→ **PROBLEM DESCRIPTION**: Quote everything in the Yosemite photo tour text from "Since we were" down to "create with Nikon.", word for word.

16   17   18   19   20   21   22 May 2011

 

These are snaps from a week of Dave Wyman's photo tours of Yosemite. The falls are running like crazy after record rains, and reservoirs are about to burst at about 200% capacity!

Since we were doing some of this by bicycle, I brought as little as possible that could still produce superior gallery-size (40 x 60" or 1 x 1.5 meter) prints. I was going to bring my Nikon D7000 (27.3 oz./774g with battery, strap rings and card), 10-24mm (77mm filters, 16.3 oz/463g), 35/1.8 DX (52mm filters, 7 oz/197g) and 55-200mm VR (52mm filters, 11.8 oz./335g) lenses for light weight, but it was still more than I felt like carrying and needed two sets of different-sized large filters. Without filters, I'd be hauling 4 pounds or 1.8 kg of stuff, and this is the lightest full-range system one can create with Nikon.

Instead I chose a 2009 LEICA M9 (20.9 oz./593g with battery and card) and three tiny lenses:

LEICA ELMARIT-M 28mm f/2.8 ASPH (39mm filters, 6.1 oz./173.18g, current production),

LEICA SUMMICRON-M 50mm f/2, (39mm filters, 7 oz./198g, built 1987) and a

LEICA TELE-ELMARIT-M 90mm f/2.8 (39mm filters, 8 oz./225g, built 1987).

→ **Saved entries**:
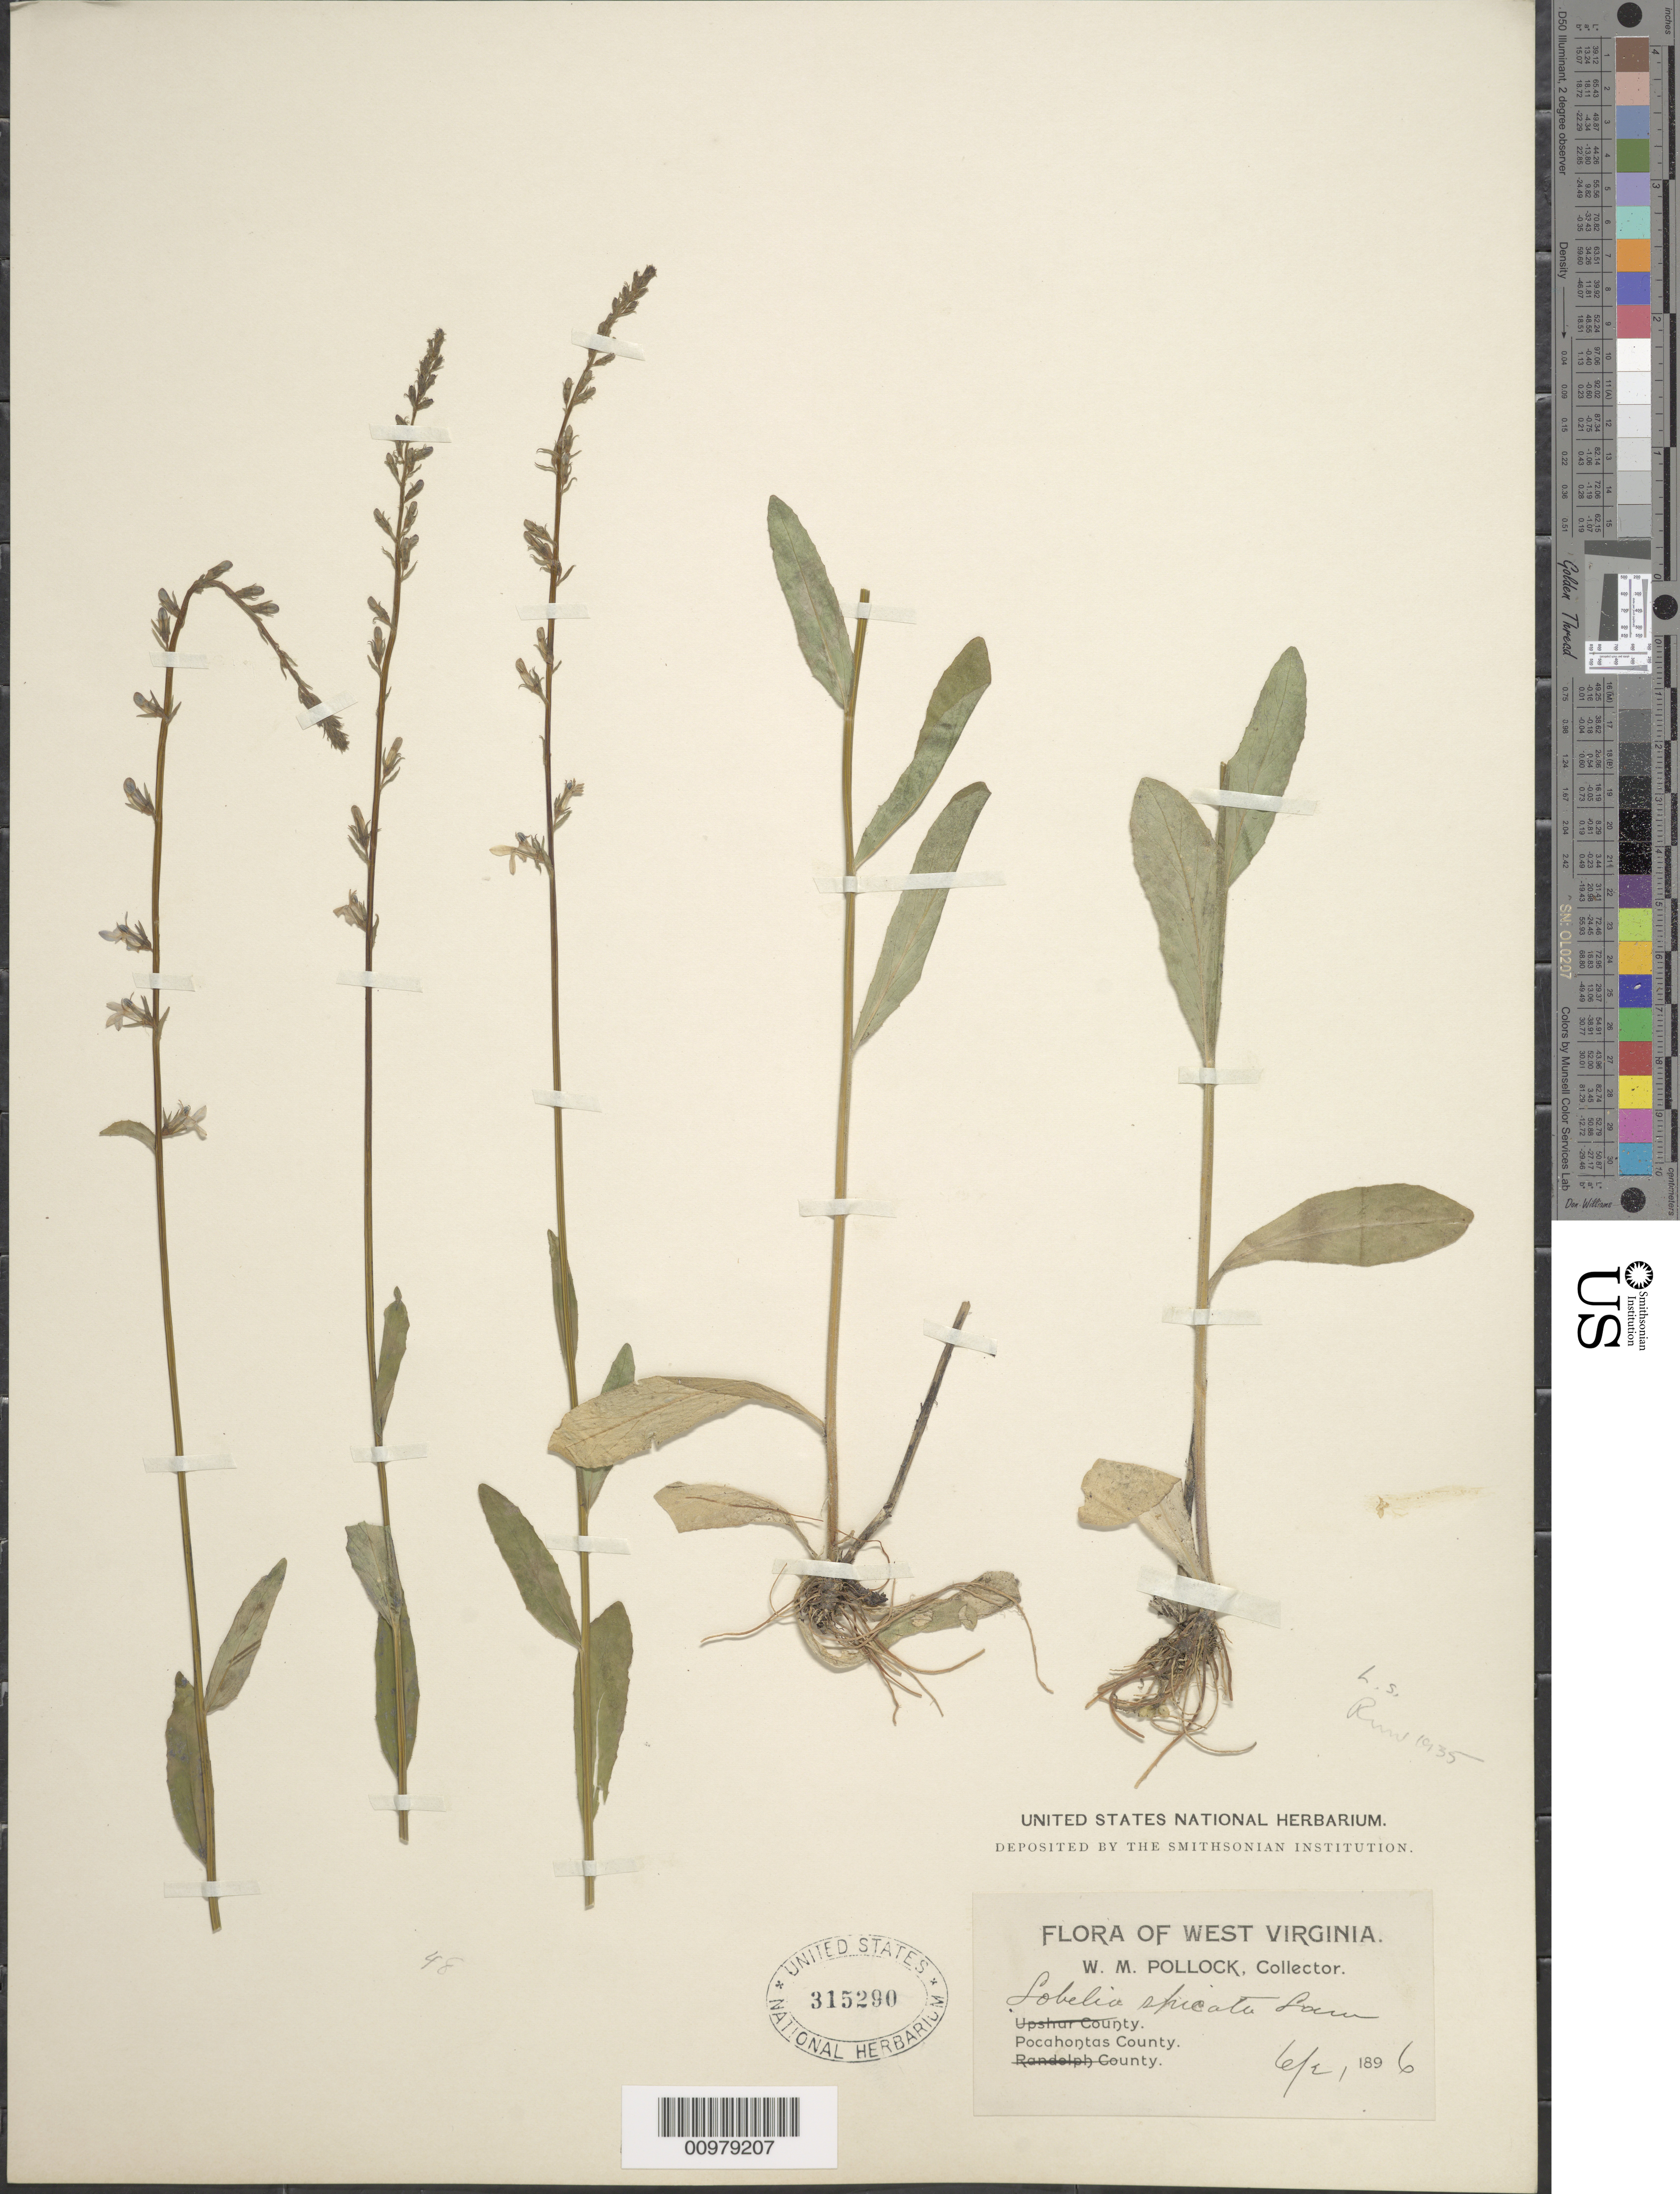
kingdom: Plantae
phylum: Tracheophyta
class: Magnoliopsida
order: Asterales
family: Campanulaceae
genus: Lobelia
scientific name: Lobelia spicata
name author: Lam.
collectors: W. M. Pollock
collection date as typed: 6/21 1896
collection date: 1896-06-21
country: United States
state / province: West Virginia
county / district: Pocahontas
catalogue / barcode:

→ **FINAL ANSWER**:
Since we were doing some of this by bicycle, I brought as little as possible that could still produce superior gallery-size (40 x 60" or 1 x 1.5 meter) prints. I was going to bring my Nikon D7000 (27.3 oz./774g with battery, strap rings and card), 10-24mm (77mm filters, 16.3 oz/463g), 35/1.8 DX (52mm filters, 7 oz/197g) and 55-200mm VR (52mm filters, 11.8 oz./335g) lenses for light weight, but it was still more than I felt like carrying and needed two sets of different-sized large filters. Without filters, I'd be hauling 4 pounds or 1.8 kg of stuff, and this is the lightest full-range system one can create with Nikon.